• _Data under study_:
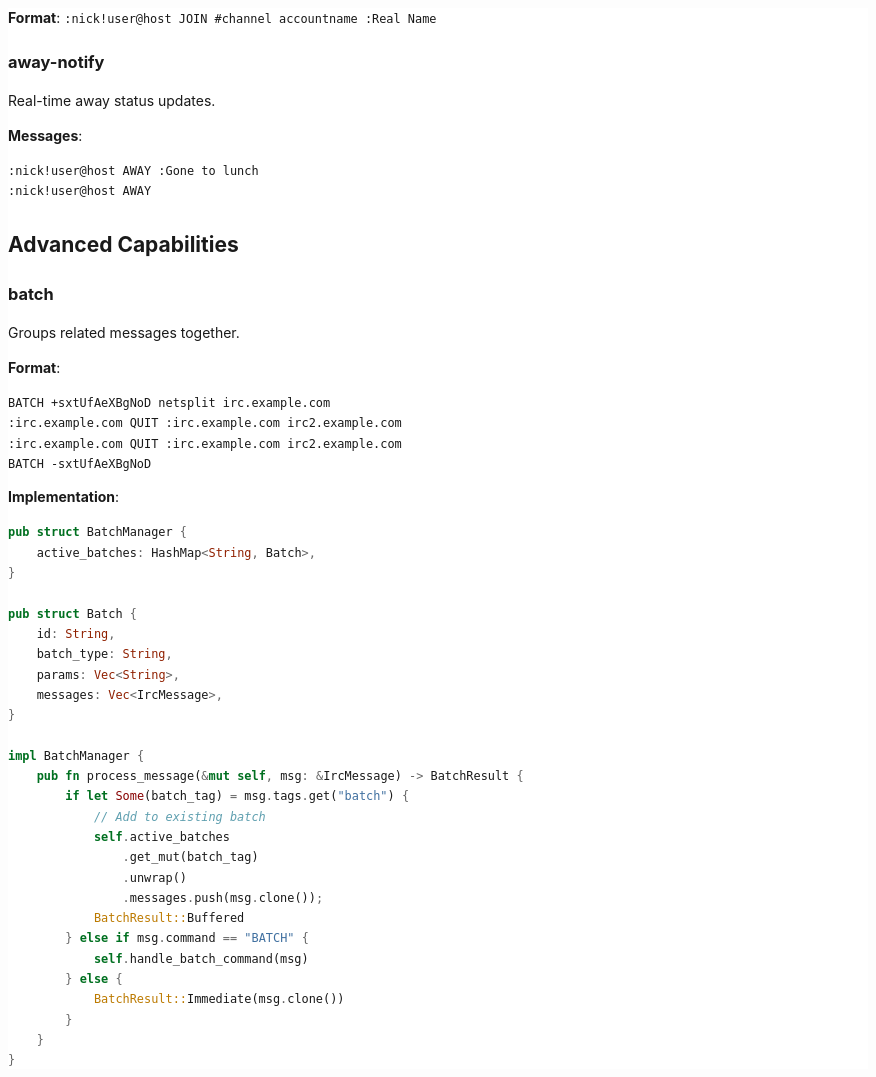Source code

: **Format**: `:nick!user@host JOIN #channel accountname :Real Name`

### away-notify
Real-time away status updates.

**Messages**:
```
:nick!user@host AWAY :Gone to lunch
:nick!user@host AWAY
```

## Advanced Capabilities

### batch
Groups related messages together.

**Format**:
```
BATCH +sxtUfAeXBgNoD netsplit irc.example.com
:irc.example.com QUIT :irc.example.com irc2.example.com
:irc.example.com QUIT :irc.example.com irc2.example.com
BATCH -sxtUfAeXBgNoD
```

**Implementation**:
```rust
pub struct BatchManager {
    active_batches: HashMap<String, Batch>,
}

pub struct Batch {
    id: String,
    batch_type: String,
    params: Vec<String>,
    messages: Vec<IrcMessage>,
}

impl BatchManager {
    pub fn process_message(&mut self, msg: &IrcMessage) -> BatchResult {
        if let Some(batch_tag) = msg.tags.get("batch") {
            // Add to existing batch
            self.active_batches
                .get_mut(batch_tag)
                .unwrap()
                .messages.push(msg.clone());
            BatchResult::Buffered
        } else if msg.command == "BATCH" {
            self.handle_batch_command(msg)
        } else {
            BatchResult::Immediate(msg.clone())
        }
    }
}
```
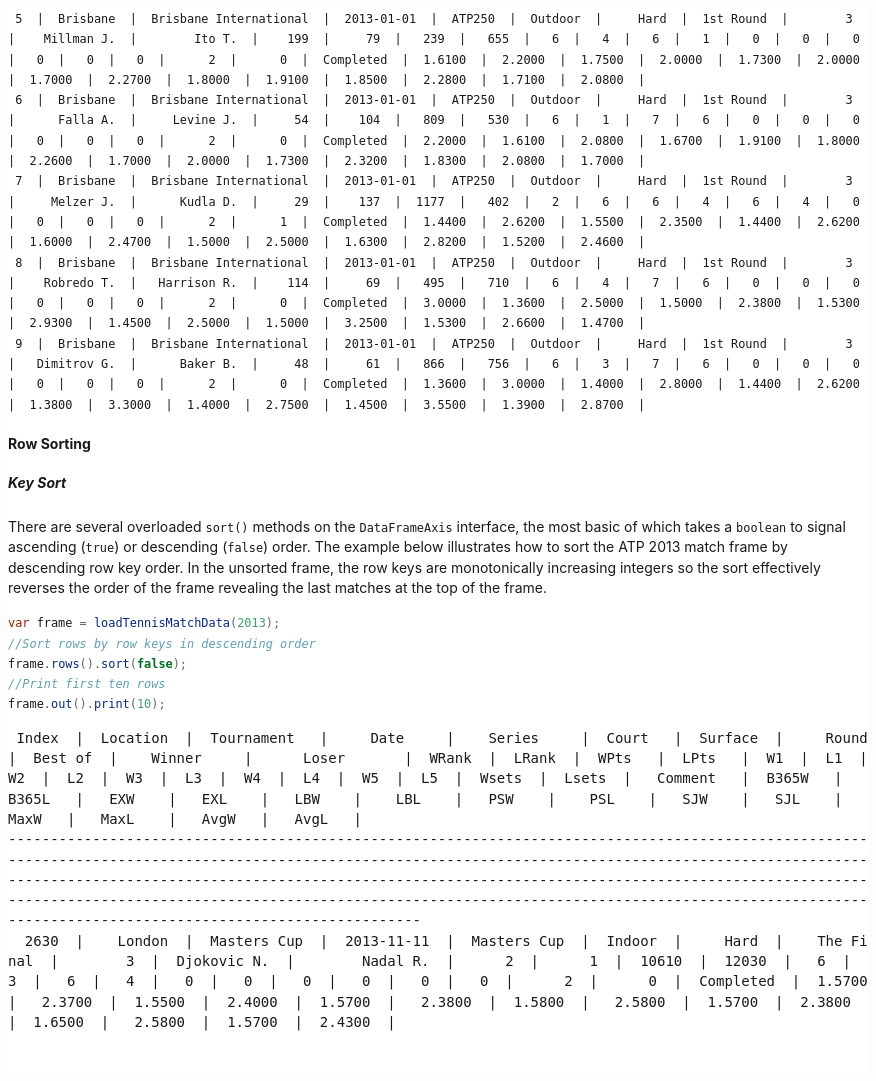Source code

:      5  |  Brisbane  |  Brisbane International  |  2013-01-01  |  ATP250  |  Outdoor  |     Hard  |  1st Round  |        3  |    Millman J.  |        Ito T.  |    199  |     79  |   239  |   655  |   6  |   4  |   6  |   1  |   0  |   0  |   0  |   0  |   0  |   0  |      2  |      0  |  Completed  |  1.6100  |  2.2000  |  1.7500  |  2.0000  |  1.7300  |  2.0000  |  1.7000  |  2.2700  |  1.8000  |  1.9100  |  1.8500  |  2.2800  |  1.7100  |  2.0800  |
     6  |  Brisbane  |  Brisbane International  |  2013-01-01  |  ATP250  |  Outdoor  |     Hard  |  1st Round  |        3  |      Falla A.  |     Levine J.  |     54  |    104  |   809  |   530  |   6  |   1  |   7  |   6  |   0  |   0  |   0  |   0  |   0  |   0  |      2  |      0  |  Completed  |  2.2000  |  1.6100  |  2.0800  |  1.6700  |  1.9100  |  1.8000  |  2.2600  |  1.7000  |  2.0000  |  1.7300  |  2.3200  |  1.8300  |  2.0800  |  1.7000  |
     7  |  Brisbane  |  Brisbane International  |  2013-01-01  |  ATP250  |  Outdoor  |     Hard  |  1st Round  |        3  |     Melzer J.  |      Kudla D.  |     29  |    137  |  1177  |   402  |   2  |   6  |   6  |   4  |   6  |   4  |   0  |   0  |   0  |   0  |      2  |      1  |  Completed  |  1.4400  |  2.6200  |  1.5500  |  2.3500  |  1.4400  |  2.6200  |  1.6000  |  2.4700  |  1.5000  |  2.5000  |  1.6300  |  2.8200  |  1.5200  |  2.4600  |
     8  |  Brisbane  |  Brisbane International  |  2013-01-01  |  ATP250  |  Outdoor  |     Hard  |  1st Round  |        3  |    Robredo T.  |   Harrison R.  |    114  |     69  |   495  |   710  |   6  |   4  |   7  |   6  |   0  |   0  |   0  |   0  |   0  |   0  |      2  |      0  |  Completed  |  3.0000  |  1.3600  |  2.5000  |  1.5000  |  2.3800  |  1.5300  |  2.9300  |  1.4500  |  2.5000  |  1.5000  |  3.2500  |  1.5300  |  2.6600  |  1.4700  |
     9  |  Brisbane  |  Brisbane International  |  2013-01-01  |  ATP250  |  Outdoor  |     Hard  |  1st Round  |        3  |   Dimitrov G.  |      Baker B.  |     48  |     61  |   866  |   756  |   6  |   3  |   7  |   6  |   0  |   0  |   0  |   0  |   0  |   0  |      2  |      0  |  Completed  |  1.3600  |  3.0000  |  1.4000  |  2.8000  |  1.4400  |  2.6200  |  1.3800  |  3.3000  |  1.4000  |  2.7500  |  1.4500  |  3.5500  |  1.3900  |  2.8700  |
</pre></div>

#### Row Sorting

##### Key Sort

There are several overloaded `sort()` methods on the `DataFrameAxis` interface, the most basic of which takes a 
`boolean` to signal ascending (`true`) or descending (`false`) order. The example below illustrates how to sort the ATP
2013 match frame by descending row key order. In the unsorted frame, the row keys are monotonically increasing 
integers so the sort effectively reverses the order of the frame revealing the last matches at the top of the 
frame.

<?prettify?>
```java
var frame = loadTennisMatchData(2013);
//Sort rows by row keys in descending order
frame.rows().sort(false);
//Print first ten rows
frame.out().print(10);
```
<div class="frame"><pre class="frame">
 Index  |  Location  |  Tournament   |     Date     |    Series     |  Court   |  Surface  |     Round     |  Best of  |    Winner     |      Loser       |  WRank  |  LRank  |  WPts   |  LPts   |  W1  |  L1  |  W2  |  L2  |  W3  |  L3  |  W4  |  L4  |  W5  |  L5  |  Wsets  |  Lsets  |   Comment   |  B365W   |   B365L   |   EXW    |   EXL    |   LBW    |    LBL    |   PSW    |    PSL    |   SJW    |   SJL    |   MaxW   |   MaxL    |   AvgW   |   AvgL   |
-------------------------------------------------------------------------------------------------------------------------------------------------------------------------------------------------------------------------------------------------------------------------------------------------------------------------------------------------------------------------------------------------------------------------------------------------------------------------
  2630  |    London  |  Masters Cup  |  2013-11-11  |  Masters Cup  |  Indoor  |     Hard  |    The Final  |        3  |  Djokovic N.  |        Nadal R.  |      2  |      1  |  10610  |  12030  |   6  |   3  |   6  |   4  |   0  |   0  |   0  |   0  |   0  |   0  |      2  |      0  |  Completed  |  1.5700  |   2.3700  |  1.5500  |  2.4000  |  1.5700  |   2.3800  |  1.5800  |   2.5800  |  1.5700  |  2.3800  |  1.6500  |   2.5800  |  1.5700  |  2.4300  |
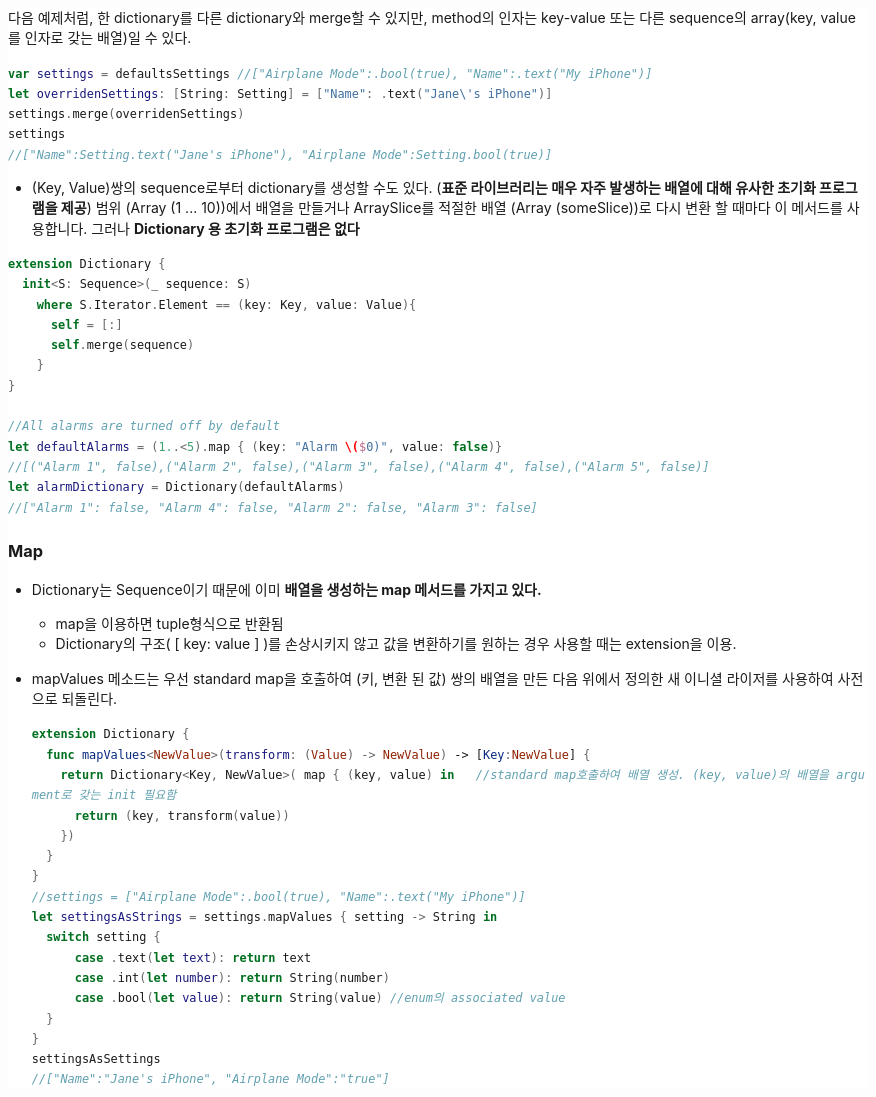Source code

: 다음 예제처럼, 한 dictionary를 다른 dictionary와  merge할 수 있지만, method의 인자는 key-value 또는 다른 sequence의 array(key, value를 인자로 갖는 배열)일 수 있다. 

```swift
var settings = defaultsSettings	//["Airplane Mode":.bool(true), "Name":.text("My iPhone")]
let overridenSettings: [String: Setting] = ["Name": .text("Jane\'s iPhone")]
settings.merge(overridenSettings)
settings
//["Name":Setting.text("Jane's iPhone"), "Airplane Mode":Setting.bool(true)]
```

- (Key, Value)쌍의 sequence로부터 dictionary를 생성할 수도 있다.
  (**표준 라이브러리는 매우 자주 발생하는 배열에 대해 유사한 초기화 프로그램을 제공**)
  범위 (Array (1 ... 10))에서 배열을 만들거나 ArraySlice를 적절한 배열 (Array (someSlice))로 다시 변환 할 때마다 이 메서드를 사용합니다. 그러나 **Dictionary 용 초기화 프로그램은 없다** 

```swift
extension Dictionary {
  init<S: Sequence>(_ sequence: S)
  	where S.Iterator.Element == (key: Key, value: Value){
      self = [:]
      self.merge(sequence)
  	}
}

//All alarms are turned off by default
let defaultAlarms = (1..<5).map { (key: "Alarm \($0)", value: false)}	
//[("Alarm 1", false),("Alarm 2", false),("Alarm 3", false),("Alarm 4", false),("Alarm 5", false)]
let alarmDictionary = Dictionary(defaultAlarms)
//["Alarm 1": false, "Alarm 4": false, "Alarm 2": false, "Alarm 3": false]
```



### **Map**

- Dictionary는 Sequence이기 때문에 이미 **배열을 생성하는 map 메서드를 가지고 있다.** 

  - map을 이용하면 tuple형식으로 반환됨
  - Dictionary의 구조( [ key: value ] )를 손상시키지 않고 값을 변환하기를 원하는 경우 사용할 때는 extension을 이용.

- mapValues 메소드는 우선 standard map을 호출하여 (키, 변환 된 값) 쌍의 배열을 만든 다음 위에서 정의한 새 이니셜 라이저를 사용하여 사전으로 되돌린다.

  ```swift
  extension Dictionary {
    func mapValues<NewValue>(transform: (Value) -> NewValue) -> [Key:NewValue] {
      return Dictionary<Key, NewValue>( map { (key, value) in 	//standard map호출하여 배열 생성. (key, value)의 배열을 argument로 갖는 init 필요함
      	return (key, transform(value))
      })
    }
  }
  //settings = ["Airplane Mode":.bool(true), "Name":.text("My iPhone")]
  let settingsAsStrings = settings.mapValues { setting -> String in
  	switch setting {
        case .text(let text): return text
        case .int(let number): return String(number)
        case .bool(let value): return String(value)	//enum의 associated value
  	}
  }
  settingsAsSettings
  //["Name":"Jane's iPhone", "Airplane Mode":"true"]
  ```
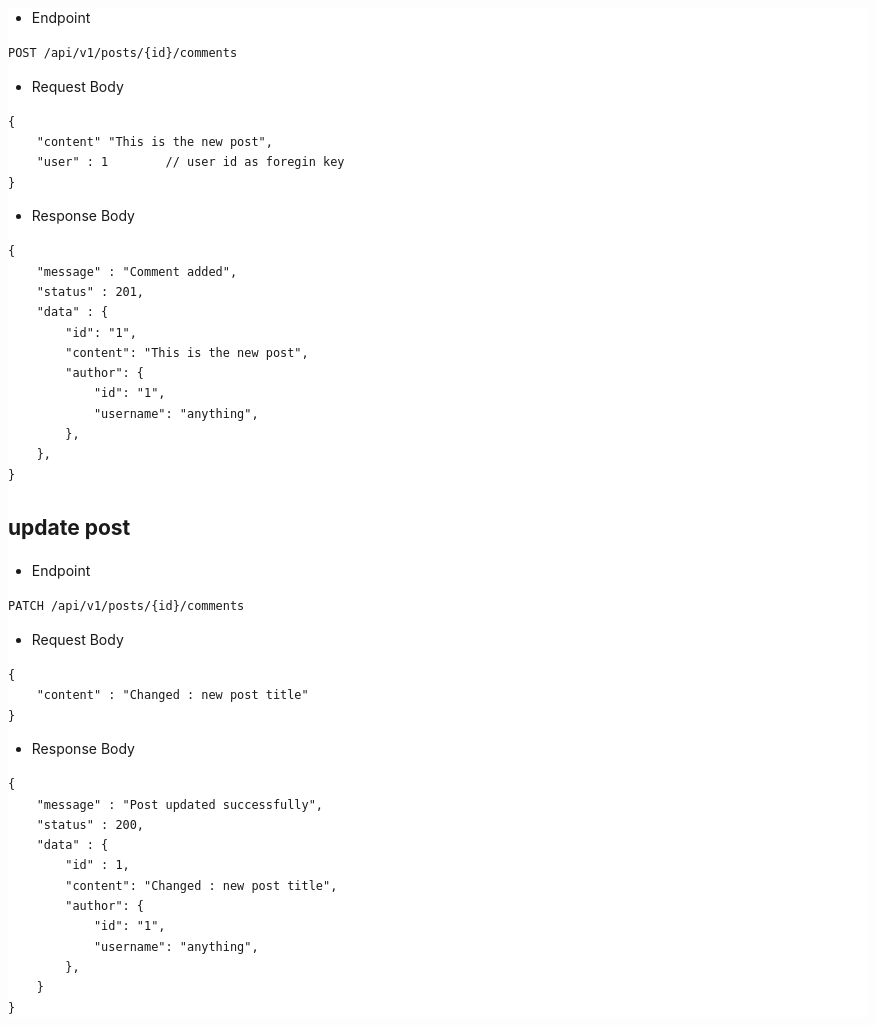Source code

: 

* Endpoint 

```
POST /api/v1/posts/{id}/comments
```

* Request Body 

```
{
    "content" "This is the new post",
    "user" : 1        // user id as foregin key
}
```

* Response Body 

```
{
    "message" : "Comment added",
    "status" : 201,
    "data" : {
        "id": "1",
        "content": "This is the new post",
        "author": {
            "id": "1",
            "username": "anything",
        },
    },
}
```

## update post

* Endpoint 

```
PATCH /api/v1/posts/{id}/comments
```

* Request Body

```
{
    "content" : "Changed : new post title"
}
```

* Response Body 

```
{
    "message" : "Post updated successfully",
    "status" : 200,
    "data" : {
        "id" : 1,
        "content": "Changed : new post title",
        "author": {
            "id": "1",
            "username": "anything",
        }, 
    } 
}
```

• _Exercise goal_: Look through the material for "defaultAlarms". Copy each line that has it.

• _Result for this task_:
let defaultAlarms = (1..<5).map { (key: "Alarm \($0)", value: false)}	
let alarmDictionary = Dictionary(defaultAlarms)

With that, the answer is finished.